Jun 23, 2023 | 4:13 PM

KAMLOOPS — On this day 38 years ago, Canada suffered the deadliest terrorist attack in our nation’s history.

“In this case, there was a failure to protect the innocent, failure to convict the guilty and a failure to really get at the truth,” said Kamloops lawyer Bill Sundhu.

When terrorists detonated a bomb aboard Air India flight 182 in June of 1985, all 329 souls on board were killed. Two-hundred-eighty of them on the flight out of Montreal were Canadian citizens of Indian origin. Because of that attack, June 23 is recognized as National Day of Remembrance for Victims of Terrorism. However, a new report from the Angus Reid Institute shows that 9 out of 10 Canadians admitted they have little-to-no knowledge of the attack.

Sundhu, a member of the Sikh community, said after the attack the nation did not properly respond.

“At the time, our prime minister (Brian) Mulroney telephoned the Indian prime minister Rajiv Gandhi, to express his sympathy, and the reply to him from the Indian prime minister was, ‘Sir, most of the people on the flight are your people — Canadians.’ Canadians and the media, politicians, seemed to treat it as a foreign tragedy,” said Sundhu.

Sundhu, who was a sitting judge at the time of the trial in the early 2000s, noted a litany of failures in the trial, which ended in the acquittal of the defendants, including one who called Kamloops home.

“I really felt that it was a system failure from our intelligence agencies, to the police and our justice system. A great many Canadians felt that even the outcome of the trial was a travesty of justice. Now that’s how our system works — we have protections for accused persons. But I believe at the time there was a poll that 70 per cent of Canadians had lost faith in the judicial system,” recalled Sundhu.

In the recent poll from Angus Reid, only one out of five Canadians surveyed said they were aware the incident was the worst act of terrorism in the country’s history, and more than half of those under age 35 said they had never even heard of the bombing at all.

“These kinds of things need to be in our education curriculums just as we honour our war dead who fought in the great wars, Korean war, Afghanistan and so forth, our peace-keeping history. We need to recognize that this, the Komagata Maru, the Air India bombing, they are part of our history. The struggles, the losses, and also the victories we have in this country. It’s about being truthful,” said Sundhu.

The message that Sundhu hopes Canadians will take with them on today’s sombre anniversary is one of compassion and understanding that the country needs to learns from it’s past.
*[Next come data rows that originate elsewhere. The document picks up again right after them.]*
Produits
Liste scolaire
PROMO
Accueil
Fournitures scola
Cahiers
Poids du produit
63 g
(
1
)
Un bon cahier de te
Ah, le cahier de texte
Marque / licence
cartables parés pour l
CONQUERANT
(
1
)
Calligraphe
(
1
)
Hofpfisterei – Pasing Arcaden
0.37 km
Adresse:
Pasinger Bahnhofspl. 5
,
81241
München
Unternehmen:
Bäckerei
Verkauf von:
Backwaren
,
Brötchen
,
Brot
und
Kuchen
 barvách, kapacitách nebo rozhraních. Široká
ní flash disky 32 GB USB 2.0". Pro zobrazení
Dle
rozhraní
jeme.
“My concern would be, have we really learned the lessons? Because no country is immune to the potentiality of serious mass crime and acts of terrorism. We live in a global world, we live in a multicultural society and so the lesson that we ought to have learned, I think we need to take them seriously,” said Sundhu. “But most importantly is commemorate and recognize this as a Canadian tragedy.”